Les enquêteurs du comité de la Chambre et du ministère de la Justice n’ont pas partagé d’informations, sauf pour éviter les conflits autour de la programmation de certains témoins.

“Nous voulons qu’ils agissent plus rapidement, mais nous respectons leur travail”, a déclaré M. Aguilar, ajoutant que le comité avait un objectif différent de l’enquête du ministère de la Justice : enquêter de manière approfondie sur ce qui a conduit à l’émeute, qui a blessé plus de 150 policiers, et prendre des mesures législatives pour empêcher une répétition. “C’est une insulte à la vie des policiers du Capitole si nous ne poursuivons pas ce qui s’est passé et ne prenons pas des mesures significatives et concrètes pour garantir que cela ne se reproduise plus.”

Outre la question de savoir s’il faut faire un renvoi au sujet de M. Trump, le comité a pris des mesures agressives pour utiliser le ministère de la Justice pour s’assurer que les témoins coopèrent à son enquête. Le comité a fait des renvois criminels contre quatre responsables de la Maison Blanche de Trump pour leur refus de s’asseoir pour un interrogatoire ou de remettre des documents, les accusant d’outrage au Congrès. Mais le ministère de la Justice n’en a accusé qu’un seul – Stephen K. Bannon – frustrant le comité.

Ces frustrations se sont manifestées en public lors d’une audience ce mois-ci, lorsque Mme Lofgren a déclaré: «Ce comité fait son travail. Le ministère de la Justice doit faire le sien.

Mme Lofgren a déclaré qu’elle n’avait pas prévu de faire ces remarques, mais alors qu’elle était assise sur l’estrade pendant l’audience, elle a décidé de s’écarter de ses remarques prévues parce que la lenteur du ministère à traiter les renvois pour outrage l’a rongée.

“Certains d’entre nous ont exprimé une certaine frustration. Je suis parmi eux », a-t-elle déclaré. « Honnêtement, je n’avais pas prévu de dire ça. Ce n’était pas mon scénario. Ce n’était pas là. Mais j’ai pensé, vous savez, c’est frustrant. J’ai juste décidé de le dire.

Essayer de faire pression sur le ministère de la Justice pour poursuivre une accusation d’outrage au Congrès est plus approprié que d’autres renvois criminels, a fait valoir Mme Lofgren.

“C’est différent de faire un renvoi en général pour des poursuites”, a-t-elle déclaré. « Lorsque vous êtes victime d’un crime, cela a un certain poids. Et quand vous êtes victime d’outrage criminel, en tant que comité, c’est vous qui êtes la victime. Et donc je pense qu’il y avait une certaine stature à cela.

Le comité s’apprête à tenir des audiences publiques en mai et en juin et à rédiger un rapport final en septembre.

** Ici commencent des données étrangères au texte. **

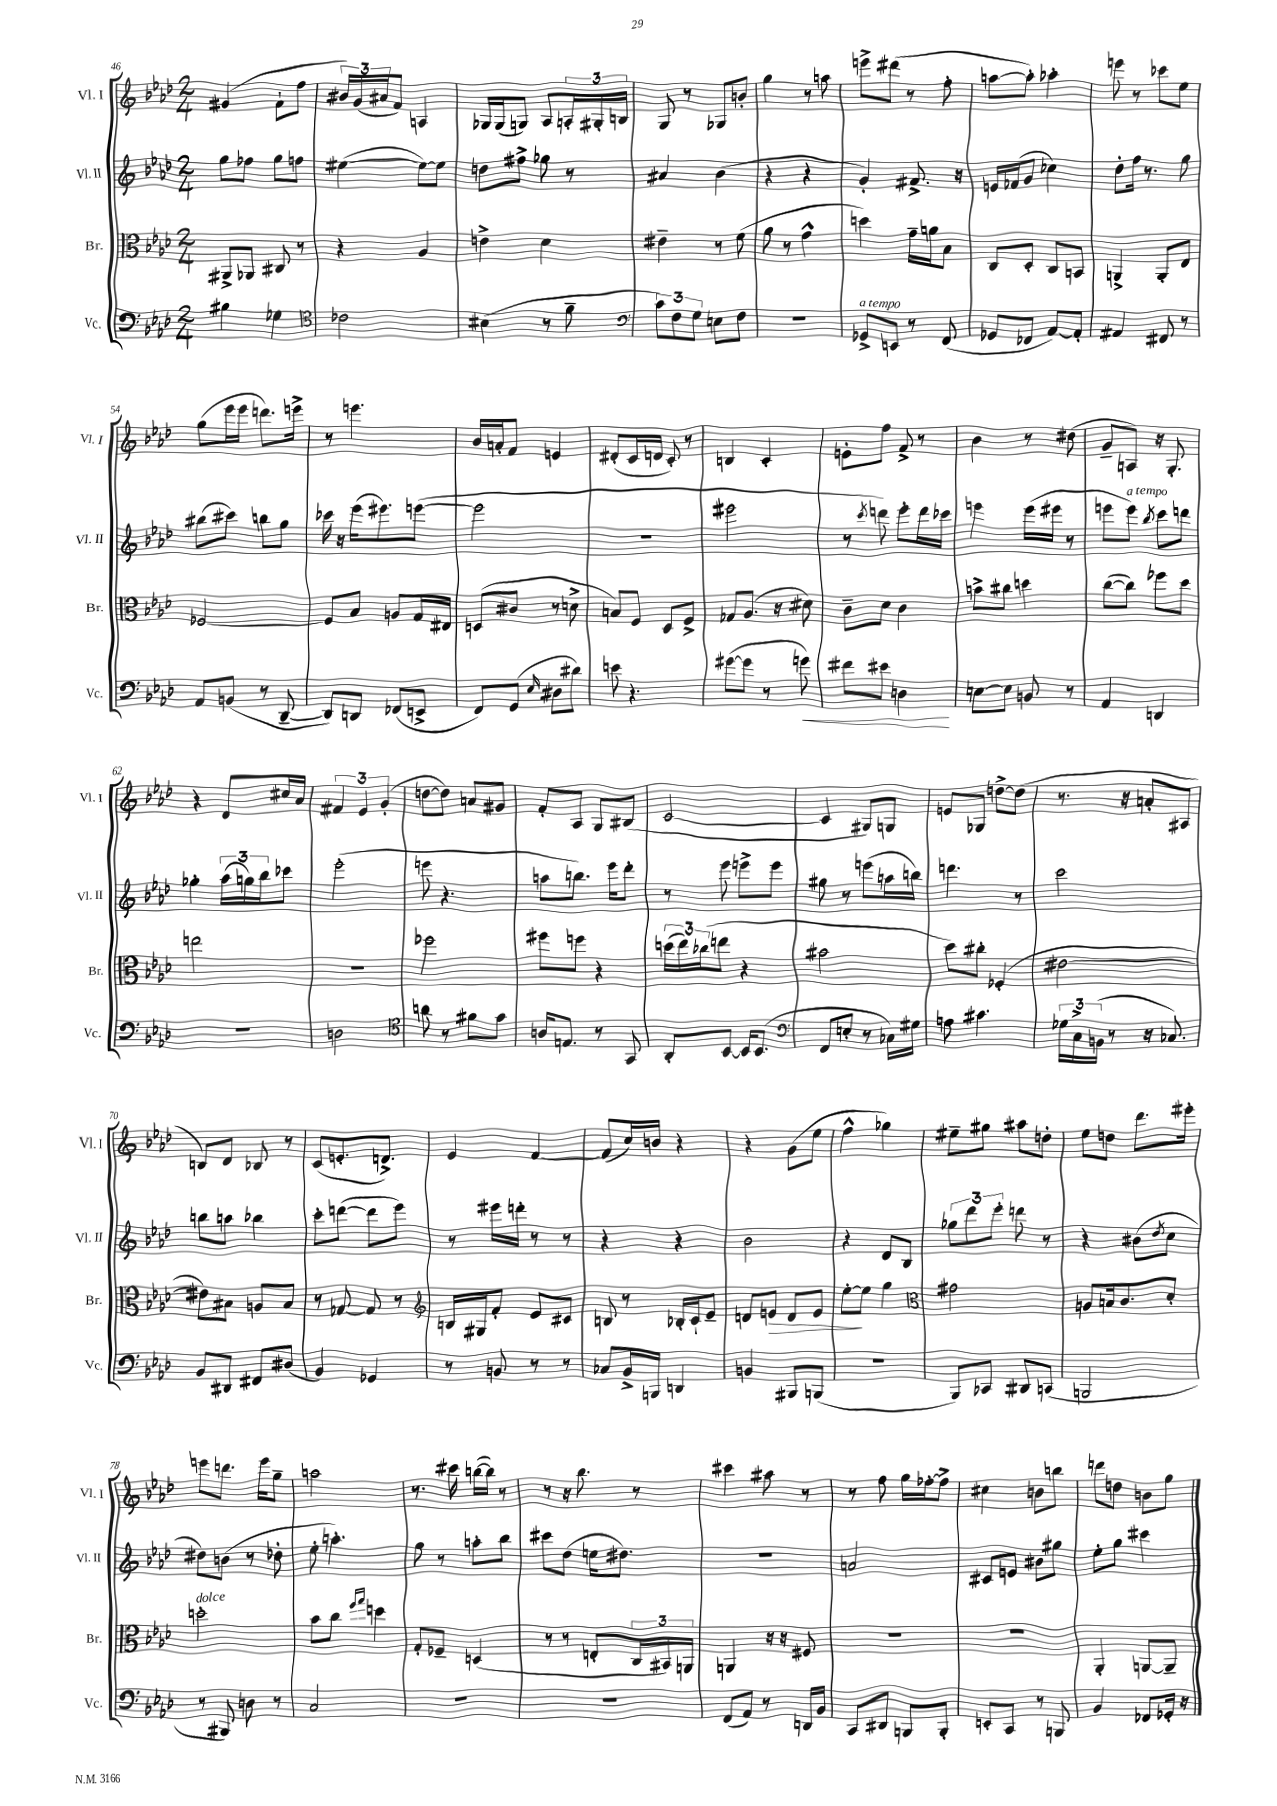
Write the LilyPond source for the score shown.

<<
\new StaffGroup <<
\new Staff = "s0" \with { instrumentName = "Vl. I" shortInstrumentName = "Vl. I" } {
    \clef treble \key aes \major \numericTimeSignature \time 2/4
    gis'4( f'8-! f''8 |
    \tuplet 3/2 { bis'16) g'16( ais'16 } f'8) a4 |
    ges16 ges16( g8) aes8 \tuplet 3/2 { a16-. gis16-. b16 } |
    g8 r8 ges8 b'8-. |
    g''4 r8 a''8 |
    e'''8-> dis'''8( r8 f''8-. |
    a''8~ a''8-.) aes''4-. |
    e'''8 r8 ces'''8 ees''8 |
    g''8( ees'''16 ees'''16 d'''8.) e'''16-> |
    r8 e'''4. |
    bes'16 a'16-. f'8 e'4 |
    dis'8-.( c'16 d'16 c'8-.) r8 |
    b4 c'4-. |
    e'8-. f''8 f'8-> r8 |
    bes'4 r8 dis''8( |
    g'8-- a8) r16 g8.-. |
    r4 des'8 cis''16 aes'16 |
    \tuplet 3/2 { fis'4 ees'4 g'4-.( } |
    d''8~ d''8) a'8 gis'8 |
    f'8-. aes8 g8 bis8( |
    c'2~ |
    c'4 gis8) g8 |
    e'8 ges8 d''8~-> d''8( |
    r8. r16 a'8-. ais8 |
    b8) des'8 bes8 r8 |
    c'8( e'8.-. d'8.->) |
    ees'4 f'4~ |
    f'8( c''16) b'16 r4 |
    r4 g'8( ees''8 |
    f''4-^ ges''4) |
    eis''8-- gis''8 ais''8 d''8-. |
    ees''8 d''8 des'''8. eis'''16-. |
    e'''8 d'''8. e'''16 g''8-- |
    a''2 |
    r8. cis'''16 b''16~( b''16) r8 |
    r8 r16 bes''8. r8 |
    cis'''4 ais''8 r8 |
    r8 f''8 g''16 fes''16~-. fes''8-> |
    cis''4 b'8 b''8 |
    d'''8 d''8 b'8 g''8 \bar "|." |
}
\new Staff = "s1" \with { instrumentName = "Vl. II" shortInstrumentName = "Vl. II" } {
    \clef treble \key aes \major \numericTimeSignature \time 2/4
    g''8 fes''8 g''8 f''8 |
    eis''4~( eis''8~) eis''8 |
    d''8 fis''8-> ges''8 r8 |
    ais'4 bes'4( |
    r4 r4 |
    g'4-.) fis'8.-> r16 |
    e'16 fes'16( g'8 ces''4) |
    des''8-. f''16 r8. g''8 |
    bis''8( cis'''8) b''8 g''8 |
    ces'''16 r16 ees'''16( eis'''8.) e'''8~( |
    e'''2 |
    R2 |
    eis'''2 |
    r8 \acciaccatura { c'''8 } d'''8) ees'''8-. d'''16 ces'''16 |
    e'''4 e'''16( eis'''16 r8 |
    e'''8 e'''8^\markup { \italic "a tempo" }) \acciaccatura { bes''8 } c'''8 d'''8 |
    ges''4-. \tuplet 3/2 { aes''16( g''16) bes''16 } ces'''8 |
    ees'''2-.( |
    e'''8 r4. |
    a''8 b''8.) ees'''16 des'''8-. |
    r8 ees'''8 e'''8-> e'''8 |
    gis''8 r8 e'''8( a''16 b''16) |
    d'''4. r8 |
    c'''2 |
    b''8 a''8 bes''4 |
    c'''8-. d'''8~( d'''8 ees'''8) |
    r8 eis'''16 d'''16-. r8 r8 |
    r4 r4 |
    bes'2 |
    r4 des'8 bes8 |
    \tuplet 3/2 { ges''8 des'''8 ees'''8-. } d'''8 r8 |
    r4 bis'8( \acciaccatura { des''8 } c''8 |
    dis''8) b'8( r8 des''8-. |
    ees''8-. a''4.-.) |
    g''8 r8 a''8-. bes''8 |
    cis'''8 des''8( e''16 dis''8.) |
    R2 |
    a'2 |
    cis'8 e'8 bis'8 gis''8 |
    ees''8-. g''8 cis'''4 \bar "|." |
}
\new Staff = "s2" \with { instrumentName = "Br." shortInstrumentName = "Br." } {
    \clef alto \key aes \major \numericTimeSignature \time 2/4
    ais,8-> aes,8 cis8 r8 |
    r4 aes4 |
    e'4-> des'4 |
    eis'4-- r8 f'8( |
    aes'8 r8 g'4-^ |
    d''4) g'16-- a'16 bes8 |
    c8 des8-. c8 b,8 |
    a,4-> a,8-. ees8 |
    fes2~ |
    fes8 bes8 a8 g16 eis16 |
    d8( cis'8 r8 d'8-> |
    b8) f8 des8 f8-> |
    ges8 aes8.( r16 dis'8) |
    c'8-- des'8 c'4 |
    b'8-> cis''8 d''4 |
    c''8~( c''8) fes''8 des''8 |
    e''2 |
    R2 |
    fes''2 |
    fis''8 f''8 r4 |
    \tuplet 3/2 { d''16( ees''16) ces''16( } e''8 r4 |
    bis'2 |
    des''8) cis''8-. fes4-.( |
    eis'2~ |
    eis'8) bis8 a8 bis8 |
    r8 ges8~ ges8 r8 |
    \clef treble b16 gis16 f'8-. ees'8 cis'8 |
    b8 r8 bes16-. c'16-! ees'8-- |
    d'8 e'8\> d'8 e'8 |
    ees''8~-.\! ees''8 g''4 |
    \clef alto gis'2 |
    a8 b16 c'8. des'8-. |
    d''2-.^\markup { \italic "dolce" } |
    bes'8 c''8 \grace { f''16 g''16 } d''4 |
    g8-. fes8-- d4( |
    r8 r8 e8-. \tuplet 3/2 { c16 bis,16) a,16 } |
    a,4 r16 r16 fis8 |
    R2 |
    R2 |
    aes,4-. a,8~ a,8-- \bar "|." |
}
\new Staff = "s3" \with { instrumentName = "Vc." shortInstrumentName = "Vc." } {
    \clef bass \key aes \major \numericTimeSignature \time 2/4
    bis4 ges4 |
    \clef tenor ces'2 |
    bis4( r8 f'8-- |
    \clef bass \tuplet 3/2 { c'8) f8 g8 } e8 f8 |
    r2 |
    ges,8->^\markup { \italic "a tempo" } e,8 r8 f,8( |
    ges,8 fes,8 aes,8~) aes,8-. |
    ais,4 fis,8 r8 |
    aes,8 b,8( r8 des,8~-- |
    des,8) d,8 fes,8( e,8-> |
    f,8) g,8( \grace { ees16 } dis8 dis'8) |
    e'8 r4. |
    gis'8~( gis'8 r8 g'8\<) |
    fis'8 eis'8 d4\! |
    e8~ e8 b,8 r8 |
    aes,4 d,4 |
    R2 |
    d2 |
    \clef tenor a'8 r8 fis'8 g'8 |
    a16 e8. r8 g,8 |
    aes,8-. bes,8~ bes,16 bes,8.( |
    \clef bass f,8 e8-. r8 ces16) gis16 |
    a8 cis'4. |
    \tuplet 3/2 { ges16 c16-> b,16( } r8 r16 ces8.) |
    bes,8 dis,8 fis,8 dis8( |
    bes,4) ges,4 |
    r8 b,8 r8 r8 |
    ces8 bes,16-> b,,16 d,4 |
    b,4 bis,,8 b,,8( |
    r2 |
    bes,,8) ces,8 dis,8 c,8( |
    b,,2 |
    r8 bis,,8) d8 r8 |
    c2 |
    R2 |
    R2 |
    f,8( aes,8) r8 d,16 bes,16 |
    c,8 dis,8 b,,8 b,,8-. |
    e,8-. c,8 r8 b,,8 |
    bes,4 fes,8 ges,16-. r16 \bar "|." |
}
>>
>>
\layout { \context { \Score currentBarNumber = #46 } }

Après avoir interrogé plus de 800 témoins – dont plus d’une douzaine de responsables de la Maison Blanche de Trump – le panel a prévu 100 autres entretiens, y compris certains témoins qu’il souhaite faire venir une deuxième fois. Parmi ceux qui doivent bientôt témoigner se trouve Stephen Miller, un ancien conseiller de M. Trump à la Maison Blanche, qui, selon le comité, a contribué à répandre de fausses allégations de fraude électorale lors des élections et a encouragé les législatures des États à nommer d’autres listes d’électeurs dans le but d’invalider Joseph. La victoire de R. Biden Jr.

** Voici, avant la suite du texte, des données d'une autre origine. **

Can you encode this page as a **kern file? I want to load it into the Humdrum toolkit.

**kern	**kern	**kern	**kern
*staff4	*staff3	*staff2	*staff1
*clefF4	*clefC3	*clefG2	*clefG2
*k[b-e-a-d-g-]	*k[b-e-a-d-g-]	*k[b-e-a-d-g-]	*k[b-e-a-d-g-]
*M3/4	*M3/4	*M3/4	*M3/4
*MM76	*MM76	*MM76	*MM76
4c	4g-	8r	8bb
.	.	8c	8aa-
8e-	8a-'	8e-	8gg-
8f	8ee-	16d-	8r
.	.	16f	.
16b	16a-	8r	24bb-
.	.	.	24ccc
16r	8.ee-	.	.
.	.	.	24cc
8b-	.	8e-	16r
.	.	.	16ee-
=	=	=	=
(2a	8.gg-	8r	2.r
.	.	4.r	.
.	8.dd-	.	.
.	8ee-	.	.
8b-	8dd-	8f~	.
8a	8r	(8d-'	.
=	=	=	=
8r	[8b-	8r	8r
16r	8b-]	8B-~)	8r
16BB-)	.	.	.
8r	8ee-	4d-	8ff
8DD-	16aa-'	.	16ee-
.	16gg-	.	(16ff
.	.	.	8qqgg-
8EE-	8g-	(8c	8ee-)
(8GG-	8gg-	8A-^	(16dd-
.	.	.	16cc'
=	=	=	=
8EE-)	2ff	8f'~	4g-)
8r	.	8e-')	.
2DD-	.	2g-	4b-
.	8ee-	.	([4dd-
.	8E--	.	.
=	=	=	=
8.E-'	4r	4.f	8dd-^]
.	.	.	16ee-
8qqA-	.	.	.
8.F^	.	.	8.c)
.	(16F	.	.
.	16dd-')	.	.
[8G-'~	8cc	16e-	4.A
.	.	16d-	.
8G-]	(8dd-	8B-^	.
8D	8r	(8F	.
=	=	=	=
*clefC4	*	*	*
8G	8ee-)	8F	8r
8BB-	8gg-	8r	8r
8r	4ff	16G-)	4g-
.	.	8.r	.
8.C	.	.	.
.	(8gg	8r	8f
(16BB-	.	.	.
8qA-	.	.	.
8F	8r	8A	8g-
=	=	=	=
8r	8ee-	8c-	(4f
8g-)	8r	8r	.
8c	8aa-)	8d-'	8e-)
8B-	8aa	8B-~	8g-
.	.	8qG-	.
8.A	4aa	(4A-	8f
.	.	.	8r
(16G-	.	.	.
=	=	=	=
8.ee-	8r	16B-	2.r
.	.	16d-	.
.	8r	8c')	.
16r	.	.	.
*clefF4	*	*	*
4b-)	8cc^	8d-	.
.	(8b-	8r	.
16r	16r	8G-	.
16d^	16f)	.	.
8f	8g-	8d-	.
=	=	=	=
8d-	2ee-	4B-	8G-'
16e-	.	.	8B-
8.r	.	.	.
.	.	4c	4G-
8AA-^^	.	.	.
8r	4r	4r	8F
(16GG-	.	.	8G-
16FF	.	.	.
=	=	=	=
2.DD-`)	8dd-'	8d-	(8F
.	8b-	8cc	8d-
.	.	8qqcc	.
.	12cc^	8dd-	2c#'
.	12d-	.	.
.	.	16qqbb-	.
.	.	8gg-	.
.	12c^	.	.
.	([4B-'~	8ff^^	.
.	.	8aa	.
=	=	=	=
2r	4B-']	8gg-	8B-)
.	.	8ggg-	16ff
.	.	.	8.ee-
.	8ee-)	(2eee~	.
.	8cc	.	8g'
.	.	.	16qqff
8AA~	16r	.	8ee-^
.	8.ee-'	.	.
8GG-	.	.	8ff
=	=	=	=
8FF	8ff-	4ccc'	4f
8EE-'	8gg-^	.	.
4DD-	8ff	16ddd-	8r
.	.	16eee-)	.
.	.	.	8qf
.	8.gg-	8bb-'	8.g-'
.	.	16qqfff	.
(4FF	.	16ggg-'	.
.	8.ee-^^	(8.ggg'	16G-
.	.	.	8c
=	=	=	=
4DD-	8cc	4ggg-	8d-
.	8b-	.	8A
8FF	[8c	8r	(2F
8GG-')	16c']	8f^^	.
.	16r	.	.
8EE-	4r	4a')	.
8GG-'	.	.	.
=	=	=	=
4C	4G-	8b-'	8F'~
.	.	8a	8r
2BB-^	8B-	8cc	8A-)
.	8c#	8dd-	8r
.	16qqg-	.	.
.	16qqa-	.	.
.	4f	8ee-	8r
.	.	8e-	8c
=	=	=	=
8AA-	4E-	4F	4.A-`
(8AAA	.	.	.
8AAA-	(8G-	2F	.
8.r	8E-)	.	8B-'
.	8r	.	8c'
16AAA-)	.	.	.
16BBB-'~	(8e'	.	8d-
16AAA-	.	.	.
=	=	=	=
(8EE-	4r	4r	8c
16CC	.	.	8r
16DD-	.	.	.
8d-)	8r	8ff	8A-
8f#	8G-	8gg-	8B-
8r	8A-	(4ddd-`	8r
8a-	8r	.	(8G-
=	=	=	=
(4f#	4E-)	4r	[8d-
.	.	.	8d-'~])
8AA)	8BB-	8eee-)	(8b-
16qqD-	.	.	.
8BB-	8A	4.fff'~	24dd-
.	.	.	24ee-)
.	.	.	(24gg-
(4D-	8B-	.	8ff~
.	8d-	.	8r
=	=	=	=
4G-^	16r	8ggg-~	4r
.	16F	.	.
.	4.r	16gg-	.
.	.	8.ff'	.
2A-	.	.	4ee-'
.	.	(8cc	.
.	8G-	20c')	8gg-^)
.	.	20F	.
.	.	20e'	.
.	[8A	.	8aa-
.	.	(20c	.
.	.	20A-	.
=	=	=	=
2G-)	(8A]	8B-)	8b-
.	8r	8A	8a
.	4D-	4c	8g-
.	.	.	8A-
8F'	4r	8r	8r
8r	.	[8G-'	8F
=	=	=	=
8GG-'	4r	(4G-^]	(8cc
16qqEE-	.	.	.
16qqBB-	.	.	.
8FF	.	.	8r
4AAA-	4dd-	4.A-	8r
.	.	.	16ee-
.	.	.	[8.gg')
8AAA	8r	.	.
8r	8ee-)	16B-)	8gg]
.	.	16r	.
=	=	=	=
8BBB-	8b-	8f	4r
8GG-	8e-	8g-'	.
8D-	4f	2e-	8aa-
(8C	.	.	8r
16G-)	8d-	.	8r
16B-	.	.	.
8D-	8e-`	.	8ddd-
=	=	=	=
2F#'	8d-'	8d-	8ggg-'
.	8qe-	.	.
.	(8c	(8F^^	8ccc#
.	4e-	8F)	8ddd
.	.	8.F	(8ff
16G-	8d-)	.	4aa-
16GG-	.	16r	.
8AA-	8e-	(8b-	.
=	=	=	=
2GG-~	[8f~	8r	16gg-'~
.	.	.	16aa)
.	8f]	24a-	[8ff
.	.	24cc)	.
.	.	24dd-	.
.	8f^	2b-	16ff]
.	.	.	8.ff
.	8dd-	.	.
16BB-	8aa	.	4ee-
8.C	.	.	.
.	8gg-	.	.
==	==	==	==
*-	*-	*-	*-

M. Miller a intenté une action en justice pour empêcher le comité d’accéder à ses enregistrements téléphoniques, arguant en partie que le panel envahissait la vie privée de ses parents depuis qu’il était sur leur plan familial.

Le comité doit encore décider s’il convient d’appeler certains témoins clés, dont M. Trump, le vice-président Mike Pence et Virginia Thomas, l’épouse du juge Clarence Thomas, qui a exhorté Mark Meadows, le chef de cabinet de la Maison Blanche à l’époque, à travailler pour garder M. Trump au pouvoir.

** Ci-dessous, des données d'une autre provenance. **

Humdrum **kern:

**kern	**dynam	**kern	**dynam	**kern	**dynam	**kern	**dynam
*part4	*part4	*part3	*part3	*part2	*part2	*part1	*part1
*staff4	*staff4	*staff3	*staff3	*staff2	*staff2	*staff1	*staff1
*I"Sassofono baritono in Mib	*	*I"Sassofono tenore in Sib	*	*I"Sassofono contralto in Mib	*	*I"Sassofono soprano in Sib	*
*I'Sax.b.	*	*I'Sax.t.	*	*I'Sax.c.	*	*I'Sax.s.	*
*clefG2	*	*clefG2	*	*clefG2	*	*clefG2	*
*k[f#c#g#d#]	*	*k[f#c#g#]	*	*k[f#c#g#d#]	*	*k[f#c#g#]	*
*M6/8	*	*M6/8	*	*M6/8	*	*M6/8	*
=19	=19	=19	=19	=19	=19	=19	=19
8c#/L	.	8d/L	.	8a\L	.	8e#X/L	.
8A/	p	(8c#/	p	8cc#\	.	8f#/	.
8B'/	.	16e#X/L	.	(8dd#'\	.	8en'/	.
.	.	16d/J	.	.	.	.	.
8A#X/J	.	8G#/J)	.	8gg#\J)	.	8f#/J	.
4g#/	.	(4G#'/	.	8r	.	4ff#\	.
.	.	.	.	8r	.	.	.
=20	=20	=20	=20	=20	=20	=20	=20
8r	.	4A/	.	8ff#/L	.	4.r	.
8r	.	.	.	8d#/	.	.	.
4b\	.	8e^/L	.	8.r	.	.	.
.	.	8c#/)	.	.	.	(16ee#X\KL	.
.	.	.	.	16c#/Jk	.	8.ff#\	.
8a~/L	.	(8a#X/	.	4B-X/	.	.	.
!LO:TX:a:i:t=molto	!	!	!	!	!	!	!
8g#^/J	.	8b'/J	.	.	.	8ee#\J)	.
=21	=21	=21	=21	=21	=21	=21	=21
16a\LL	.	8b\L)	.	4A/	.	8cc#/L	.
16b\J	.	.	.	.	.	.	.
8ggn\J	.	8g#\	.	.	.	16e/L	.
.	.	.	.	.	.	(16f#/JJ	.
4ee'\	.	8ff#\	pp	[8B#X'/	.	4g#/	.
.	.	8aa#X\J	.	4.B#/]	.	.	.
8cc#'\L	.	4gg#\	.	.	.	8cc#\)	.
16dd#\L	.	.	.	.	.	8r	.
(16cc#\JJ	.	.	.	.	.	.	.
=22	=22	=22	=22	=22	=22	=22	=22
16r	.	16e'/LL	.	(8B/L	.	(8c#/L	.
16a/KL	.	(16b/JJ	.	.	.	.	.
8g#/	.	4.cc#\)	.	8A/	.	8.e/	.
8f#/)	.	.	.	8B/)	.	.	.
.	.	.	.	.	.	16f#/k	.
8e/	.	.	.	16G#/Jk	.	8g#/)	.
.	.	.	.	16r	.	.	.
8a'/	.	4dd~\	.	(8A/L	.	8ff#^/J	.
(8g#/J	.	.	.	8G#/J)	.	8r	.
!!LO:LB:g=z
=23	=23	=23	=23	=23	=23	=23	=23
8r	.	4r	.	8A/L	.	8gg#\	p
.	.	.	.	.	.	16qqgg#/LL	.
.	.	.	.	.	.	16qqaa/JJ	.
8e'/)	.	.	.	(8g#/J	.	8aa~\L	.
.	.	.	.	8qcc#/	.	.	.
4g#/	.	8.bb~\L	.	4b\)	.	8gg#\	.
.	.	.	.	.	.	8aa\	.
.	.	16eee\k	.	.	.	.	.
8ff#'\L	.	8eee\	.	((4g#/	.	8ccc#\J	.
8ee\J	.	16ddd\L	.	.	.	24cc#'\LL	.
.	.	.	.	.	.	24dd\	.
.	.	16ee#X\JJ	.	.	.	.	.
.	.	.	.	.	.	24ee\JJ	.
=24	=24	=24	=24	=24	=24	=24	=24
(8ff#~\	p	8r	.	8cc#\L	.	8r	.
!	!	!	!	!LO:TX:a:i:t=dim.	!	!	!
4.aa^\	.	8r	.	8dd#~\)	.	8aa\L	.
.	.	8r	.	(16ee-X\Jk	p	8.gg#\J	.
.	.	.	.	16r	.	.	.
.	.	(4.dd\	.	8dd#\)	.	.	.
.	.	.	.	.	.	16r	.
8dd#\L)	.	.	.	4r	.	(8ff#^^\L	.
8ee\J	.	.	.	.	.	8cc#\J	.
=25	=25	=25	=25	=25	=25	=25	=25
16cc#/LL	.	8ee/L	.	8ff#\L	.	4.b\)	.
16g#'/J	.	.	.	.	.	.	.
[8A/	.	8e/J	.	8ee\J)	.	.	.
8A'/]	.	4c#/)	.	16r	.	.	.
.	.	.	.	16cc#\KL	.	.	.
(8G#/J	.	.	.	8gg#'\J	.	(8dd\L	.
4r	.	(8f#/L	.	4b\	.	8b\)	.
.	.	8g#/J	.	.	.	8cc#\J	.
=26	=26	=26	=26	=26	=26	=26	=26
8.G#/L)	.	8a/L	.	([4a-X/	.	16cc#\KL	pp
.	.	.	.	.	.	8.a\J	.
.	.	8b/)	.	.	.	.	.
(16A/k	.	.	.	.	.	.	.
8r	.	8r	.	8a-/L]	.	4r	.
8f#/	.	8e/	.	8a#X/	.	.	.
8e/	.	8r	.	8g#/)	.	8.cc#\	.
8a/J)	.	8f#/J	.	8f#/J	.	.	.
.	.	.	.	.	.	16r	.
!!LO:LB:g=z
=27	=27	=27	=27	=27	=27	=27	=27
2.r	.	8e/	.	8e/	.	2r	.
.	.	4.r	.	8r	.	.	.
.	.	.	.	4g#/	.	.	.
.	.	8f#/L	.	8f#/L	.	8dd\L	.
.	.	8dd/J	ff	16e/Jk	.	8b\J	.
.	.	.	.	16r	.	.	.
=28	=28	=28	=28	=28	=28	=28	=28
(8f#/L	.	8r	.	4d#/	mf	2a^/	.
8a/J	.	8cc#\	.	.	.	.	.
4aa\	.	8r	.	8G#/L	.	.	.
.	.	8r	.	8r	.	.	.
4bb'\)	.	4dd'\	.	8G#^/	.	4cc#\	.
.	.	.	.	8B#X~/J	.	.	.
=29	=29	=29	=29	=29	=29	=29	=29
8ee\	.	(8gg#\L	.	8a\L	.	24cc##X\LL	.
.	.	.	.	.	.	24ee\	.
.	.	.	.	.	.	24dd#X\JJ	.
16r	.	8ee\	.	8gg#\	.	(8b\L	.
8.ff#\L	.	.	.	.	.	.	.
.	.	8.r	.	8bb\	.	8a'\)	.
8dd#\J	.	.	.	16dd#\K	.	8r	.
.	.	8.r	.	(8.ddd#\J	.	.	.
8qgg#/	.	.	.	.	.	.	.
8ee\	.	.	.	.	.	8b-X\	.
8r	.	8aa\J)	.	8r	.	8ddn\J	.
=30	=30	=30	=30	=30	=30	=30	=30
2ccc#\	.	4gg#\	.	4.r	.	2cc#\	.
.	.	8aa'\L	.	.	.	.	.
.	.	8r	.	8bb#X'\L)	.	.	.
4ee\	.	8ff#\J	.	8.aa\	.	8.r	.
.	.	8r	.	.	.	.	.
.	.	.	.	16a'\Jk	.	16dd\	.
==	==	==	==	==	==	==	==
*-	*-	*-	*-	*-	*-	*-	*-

« Nous avons terminé une quantité importante de travail », a déclaré Mme Lofgren. “Nous allons accomplir – nous l’espérons – ce que nous avions prévu de faire, c’est-à-dire raconter toute l’histoire de ce qui s’est passé, des événements du 6 et des événements qui ont conduit à la journée.”

Maggie Haberman reportage contribué.